Chris Jasper/LONDON

Aircraft interiors specialist B/E Aerospace has issued a profits warning for its current fiscal year and the next after experiencing major difficulties in its seating products group, the largest single element of B/E's business.

Florida-based B/E, the world's largest manufacturer of aircraft seats, blames production problems in its seating unit for charges totalling $82 million which it says must be absorbed over the next three months.

B/E says its problems relate to the large number of new products it has been introducing, coupled with failures in the manufacturing process and the simultaneous implementation of a new management information system.

The company, which recently announced its intention to leave the in-flight entertainment (IFE) sector, says its margins first came under pressure in the latter part of FY1999 - which ended in February - and that expected improvements have failed to materialise.

B/E's problems have led to increased rework of seats and delayed deliveries to customers, causing some airlines to divert seating contracts elsewhere, or to defer programmes to mitigate delivery risk. The interiors giant expects to take a loss for the third quarter of FY2000, which ended on 27 November. It hopes to return to profitability this quarter, but its seating crisis will affect results well into FY2001.

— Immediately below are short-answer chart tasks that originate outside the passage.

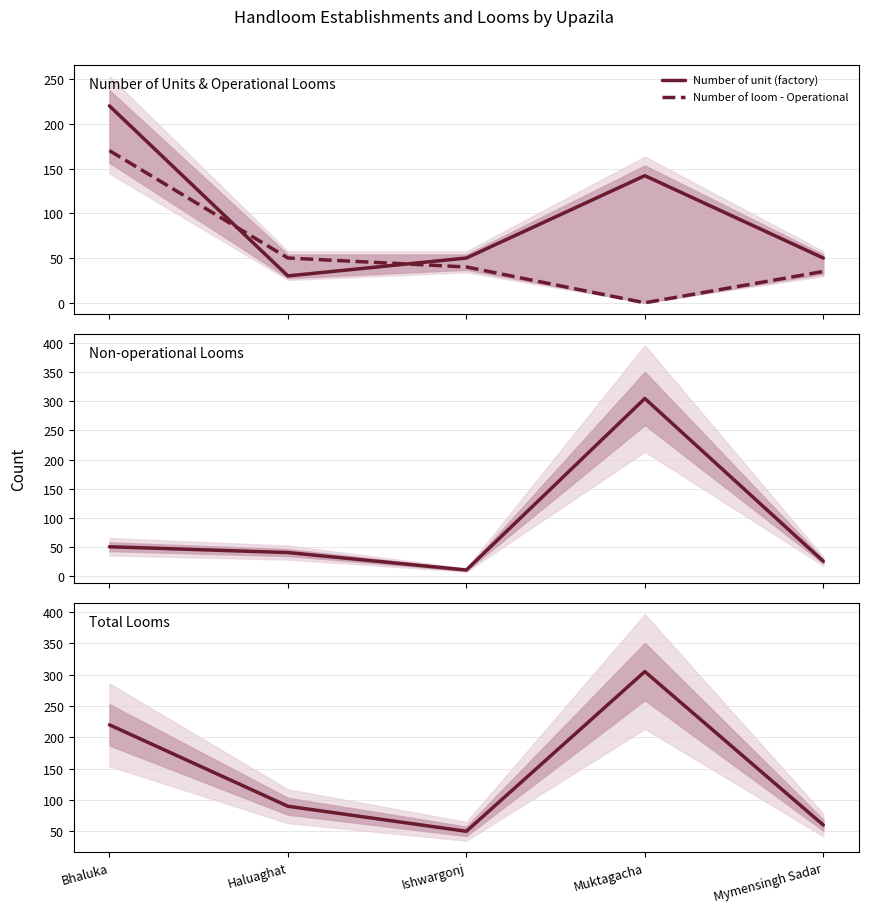

At which category does Number of loom - Total reach its first local peak?

Muktagacha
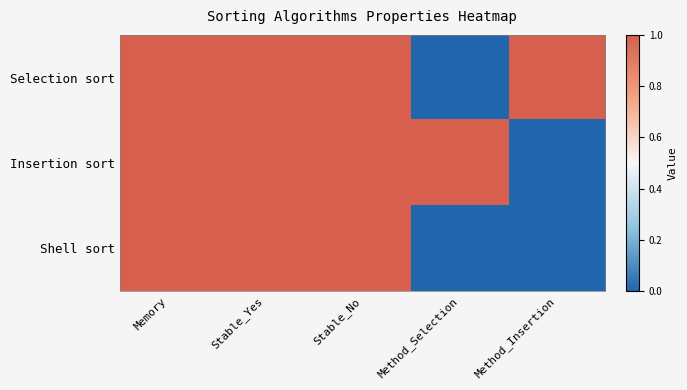

What is the total value across all series at Method_Selection?

1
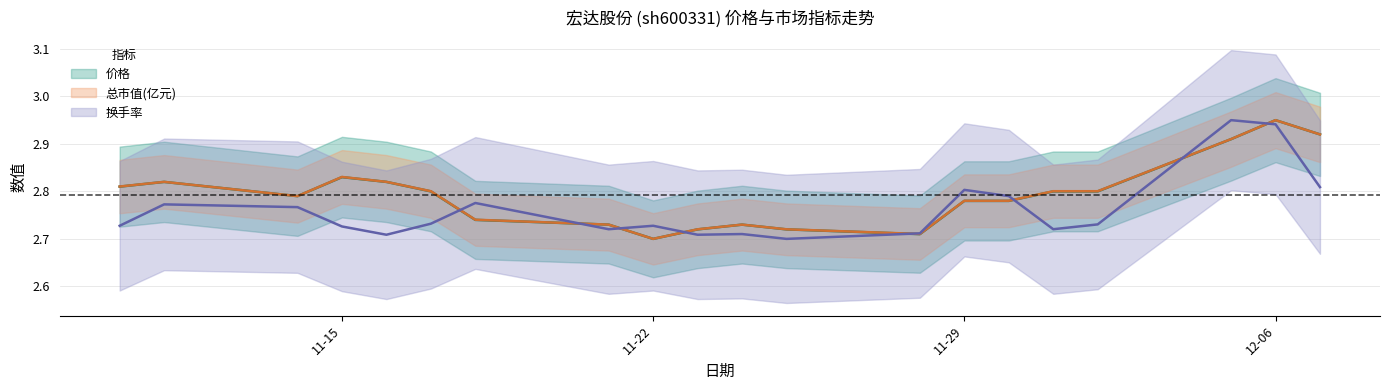

Is it true that 换手率 equals 3.8 at 2022-12-07?

False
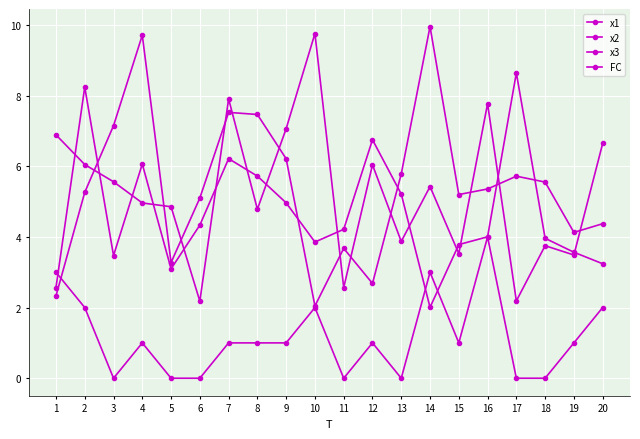

How many distinct data groups are displayed?

4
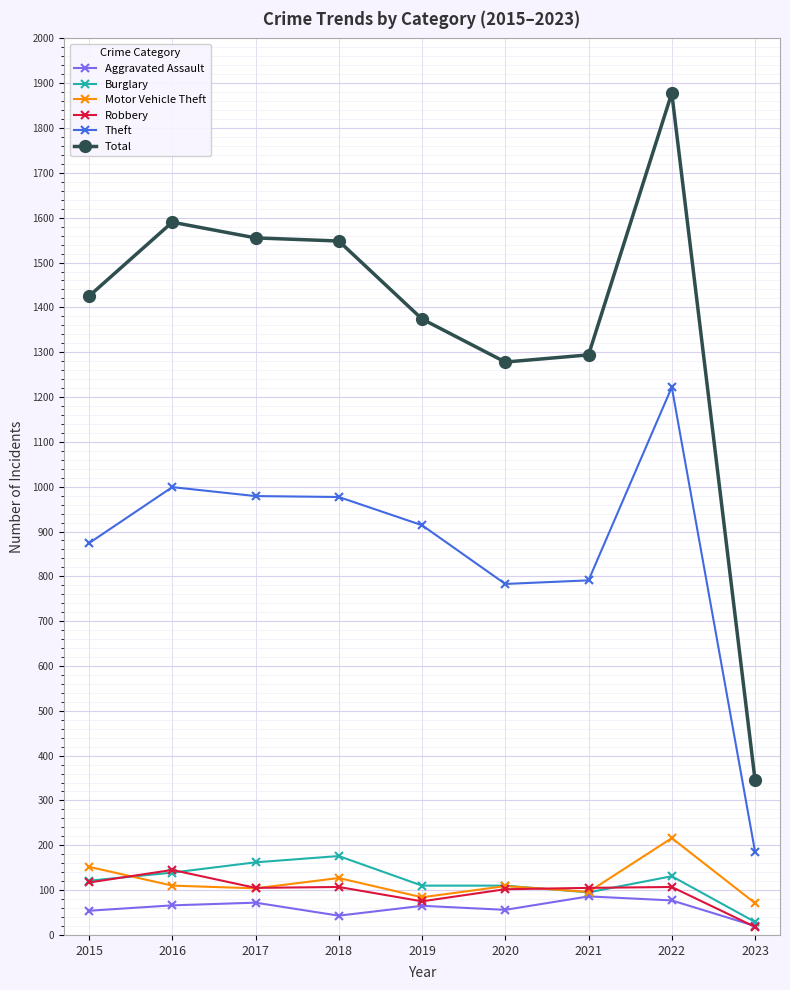

How many values in the Motor Vehicle Theft series are below 109?

4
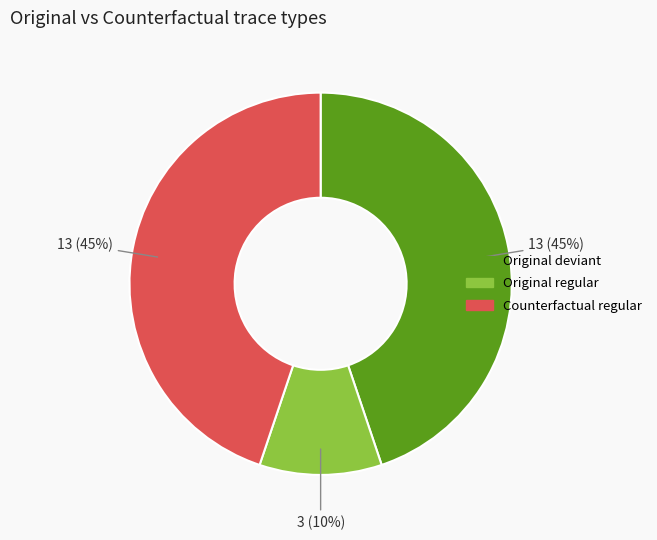

To the nearest percent, what portion does Counterfactual regular represent?

45%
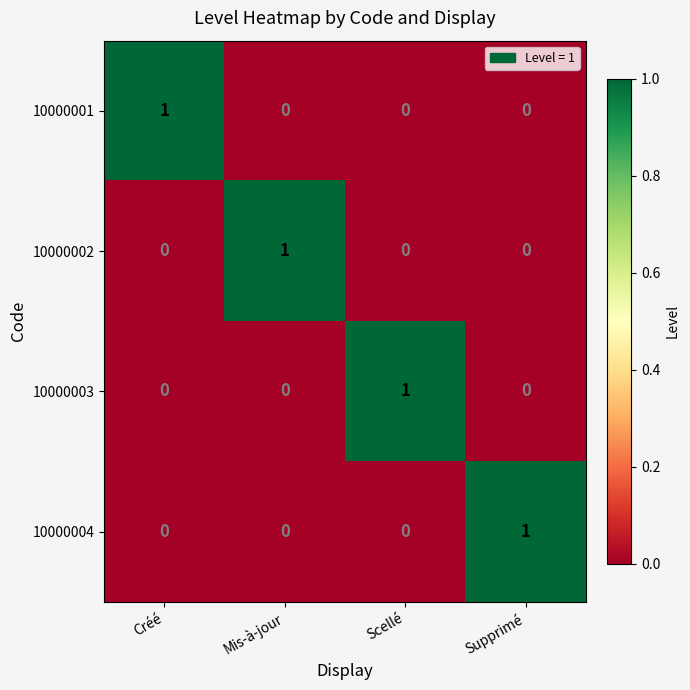

At how many categories does at least one series exceed 0?

4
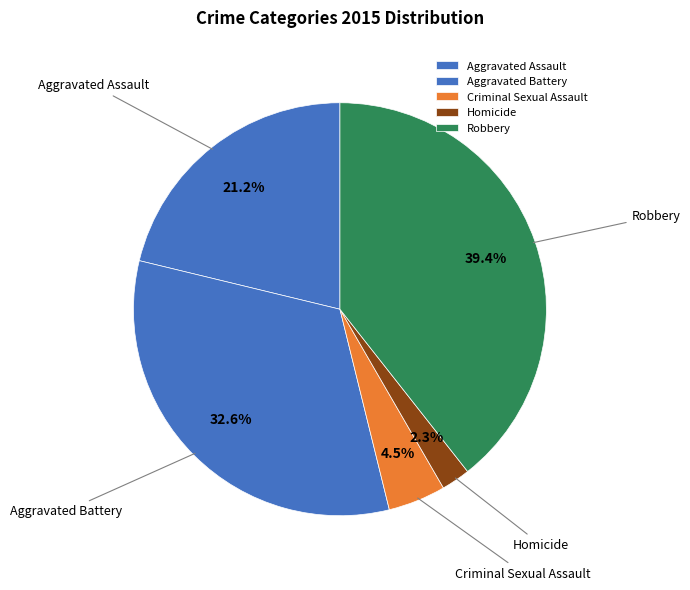

What is the ratio of the value at Aggravated Battery to the value at Robbery?

0.8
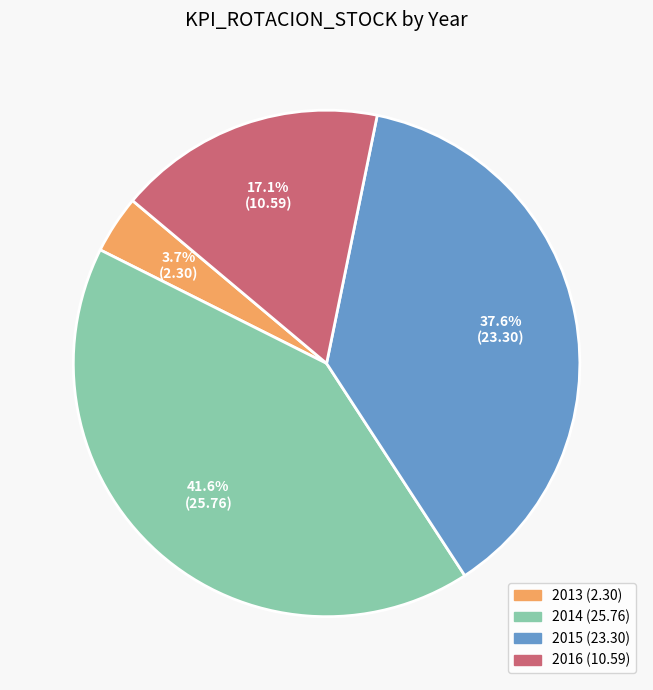

How many segments does this pie chart have?

4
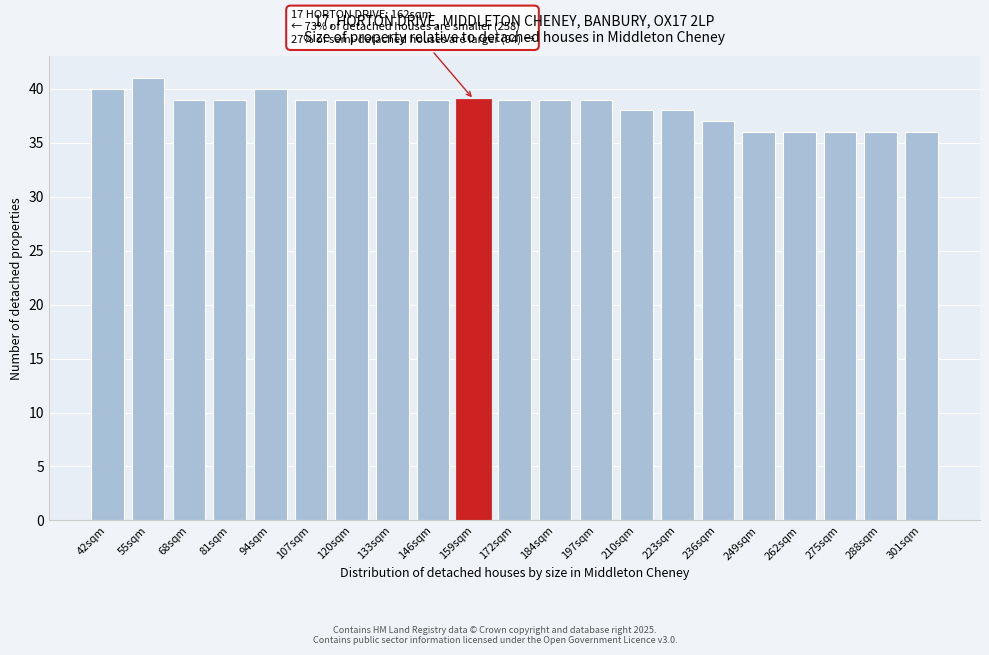

Reading right to left, extract all data points from this chart.

36	36	36	36	36	37	38	38	39	39	39	39	39	39	39	39	40	39	39	41	40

B/E's charges will be made up of a $25 million hit in the quarter just ended for late penalties, out-of-sequence costs, warranty costs, delivery-expediting costs and other customer concessions, $33 million for product cuts, facility consolidation and job losses, and $24 million - to be taken by the end of its current quarter - relating to production and engineering inefficiencies.

Anticipated sales for FY2000 are $715-$720 million, accompanied by a record net loss of $1.50-$1.60 per share. Revenues for FY1999 were $701 million, of which seating products contributed $296 million, or 42%. FY2001 sales are expect to fall to around $650 million, albeit with modest profitability restored. B/E can produce up to 200,000 seats a year, or more than 50% of the annual world requirement.